A declaração de Juliana Paes e o feminismo que precisa ir além do argumento raso

O feminismo é uma luta social e coletiva. É sobre cada mulher, é sobre todas nós.

Por Stephanie Ribeiro, do HuffPost Brasil

Juliana Paes e Fábio Assunção em cena da novela “Totalmente Demais”, exibida em 2016.

Em recente entrevista para a revista Veja, a atriz Juliana Paes disse:

Não quero queimar sutiãs. Gosto de sutiãs! Não quero quebrar saltos de sapato em busca de liberdade. Gosto de me enfeitar, e nós, mulheres, não fazemos isso para o macho. Fazemos porque dá prazer cuidar de si e cuidar do outro. Sou uma feminista de saia, sutiã, salto alto e batom vermelho.

Eu não queria criticar mais uma mulher, mas acho realmente que alguém tem que escrever sobre o que Juliana Paes e tantas outras mulheres acreditam e dizem sobre o que é ou não feminismo. Ano passado, quando escrevi sobre Fernanda Torres, eu disse:

Chega de mulheres brancas sendo perdoadas facilmente por opiniões que recaem mais drasticamente sobre mulheres pobres e negras. Chega de achar que esse desfavor não tem um impacto grande no feminismo. É só perceber como gastamos tempo e energia em rebatê-la. E chega de colocar o selo de “feminista” em qualquer famosa com uma postura mais “diferente”.

** Trecho dos dados **
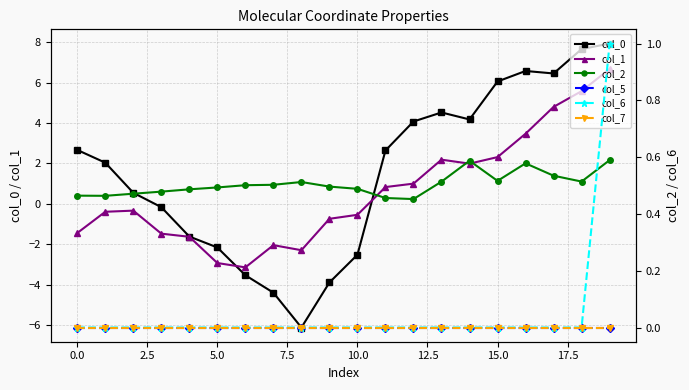

True or false: col_6 has more than 2 interior local peaks.

False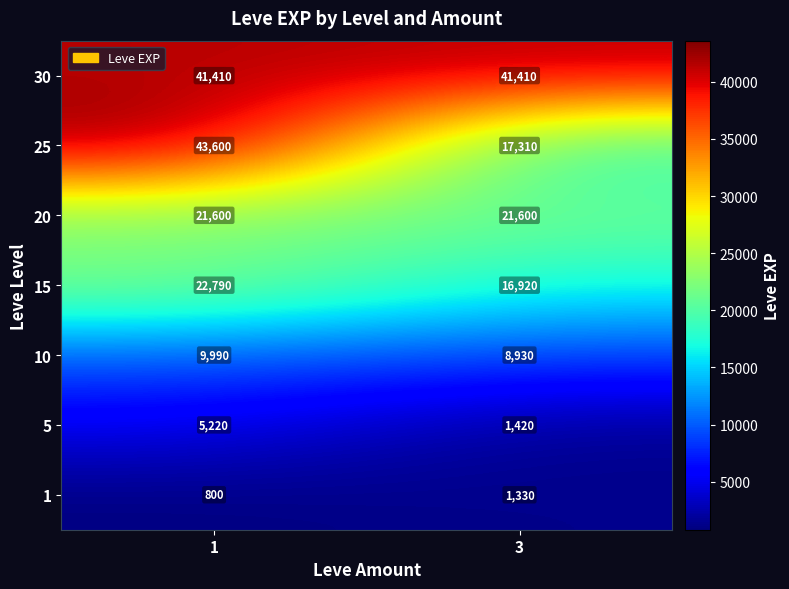

Which series changed the most between 1 and 3?

25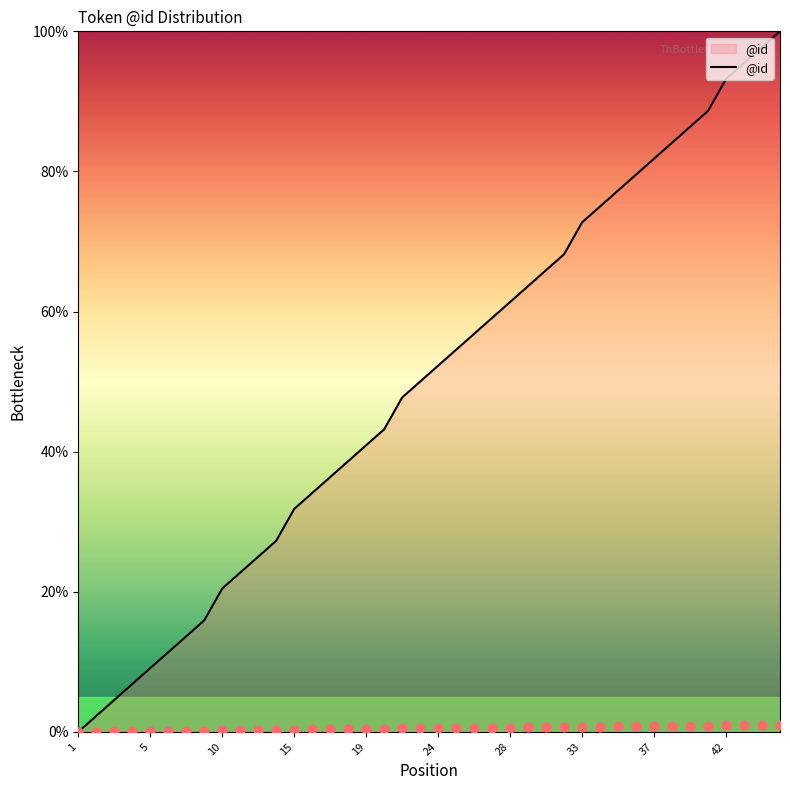

What is the maximum value for @id?

100.0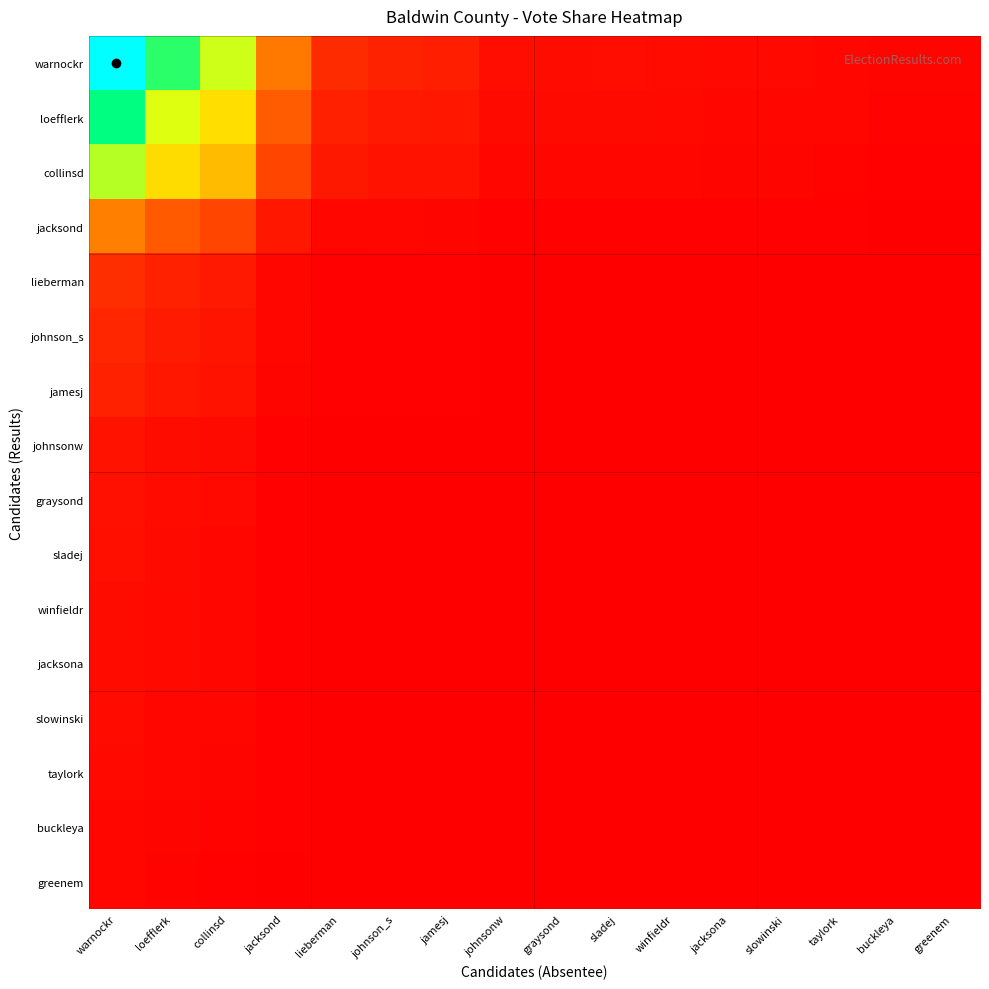

At which category does the chart reach its peak across all series?

warnockr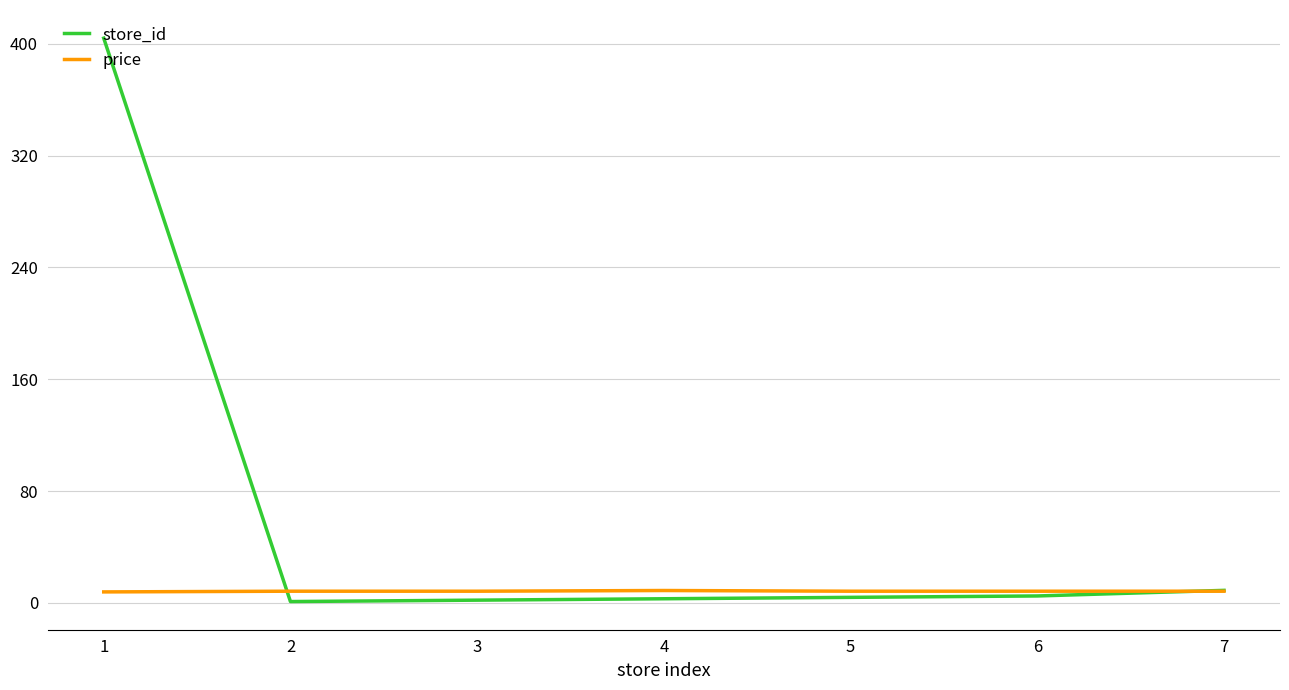

Rank the series by their average value, from highest to lowest.

store_id, price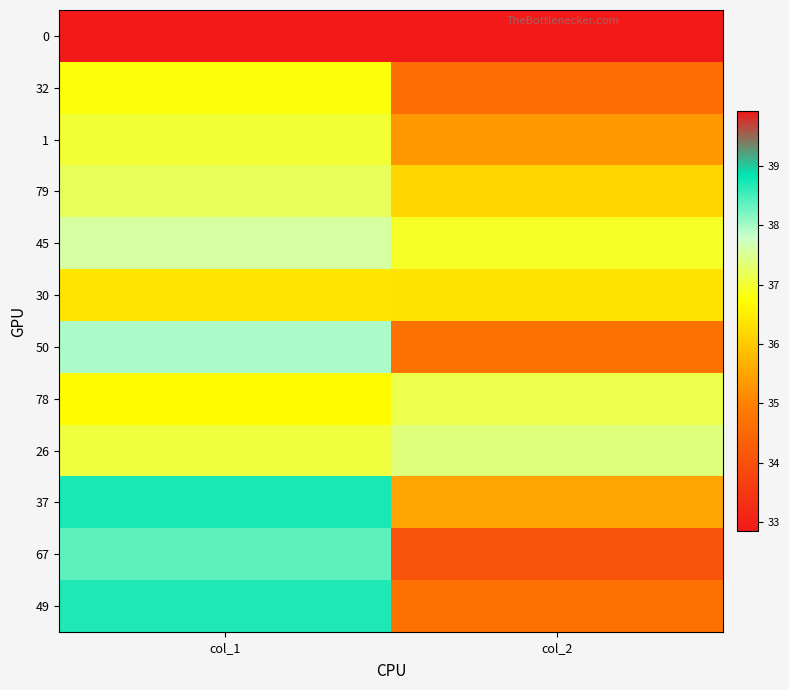

Rank the series at col_2 from highest to lowest value.

26, 78, 45, 30, 79, 37, 1, 49, 50, 32, 67, 0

** Tarefa 1 **
Diga se cada afirmação a seguir concorda com o texto sobre Juliana Paes e o feminismo. Responda sim ou não e cite as palavras exatas do texto que decidem: (a) Juliana Paes deu a entrevista à revista Veja. (b) Juliana Paes afirma que as mulheres se enfeitam para agradar aos homens. (c) Stephanie Ribeiro escreveu sobre Fernanda Torres no ano passado.
** Tarefa 2 **
Continue o texto sobre Juliana Paes e o feminismo a partir do ponto em que ele termina.

** Resposta 1 **
(a) Sim: “Em recente entrevista para a revista Veja, a atriz Juliana Paes disse:”
(b) Não: “nós, mulheres, não fazemos isso para o macho.”
(c) Sim: “Ano passado, quando escrevi sobre Fernanda Torres, eu disse:”

** Resposta 2 **
Mantenho minha opinião e acredito que mulheres famosas deveriam usar mais seus privilégios econômicos e seu espaço midiático para se posicionar sobre assuntos que envolvam toda a sociedade sem achismos rasos, mas com conhecimento e leitura.

Mas a questão que muda tudo é que não vejo Juliana Paes como uma mulher branca. Juliana Paes recentemente esteve na capa da revista Estilo com Taís Araújo e Camila Pitanga e ali estavam a três únicas mulheres não brancas que fazem constantemente capas de revistas, protagonistas de novelas Globais e são fortemente influentes na mídia.

Juliana não estava ali com duas mulheres que se identificam como negras à toa: ela é uma mulher, da mesma maneira que elas, mestiça; no caso de Juliana, ela tem cabelos cacheados e pele “brown”, como diriam norte-americanos. É só olhar algumas fotos pessoais da atriz para compreender isso.

Não quero definir e declarar o que a Juliana Paes é, até porque não encontrei ela falando sobre sua identidade racial. Porém, quero demarcar que ela não é uma mulher branca. Então é um fato: ela é evidentemente mestiça. É tão mestiça que, como muitas atrizes que não são brancas, começou em novelas da Globo interpretando a empregada doméstica. Não esqueci da Ritinha de Laços de Família, a personagem que ficou marcada na nossa memória pelos constantes assédios que sofria do “patrão”.

No mesmo dia em que li a fala de Juliana Paes sobre mulheres no mercado de trabalho, li também que empresas brasileiras evitam contratar “pessoas bonitas” segundo uma pesquisa da Enlacers. O presidente Cezar Tegon tentou explicar os motivos:

“Os próprios executivos descartam profissionais mulheres muito bonitas, pois temem que essas contratações possam trazer problemas ao casamento, o que já vimos acontecer algumas vezes.”

Antes que digam que ser bonito é sofrer, eu me antecipo: evidentemente a questão aqui não é estética, mas de gênero. Não são homens e, sim, mulheres, que são vistas como bonitas, que podem gerar o interesse de homens e consequentemente não são contratadas.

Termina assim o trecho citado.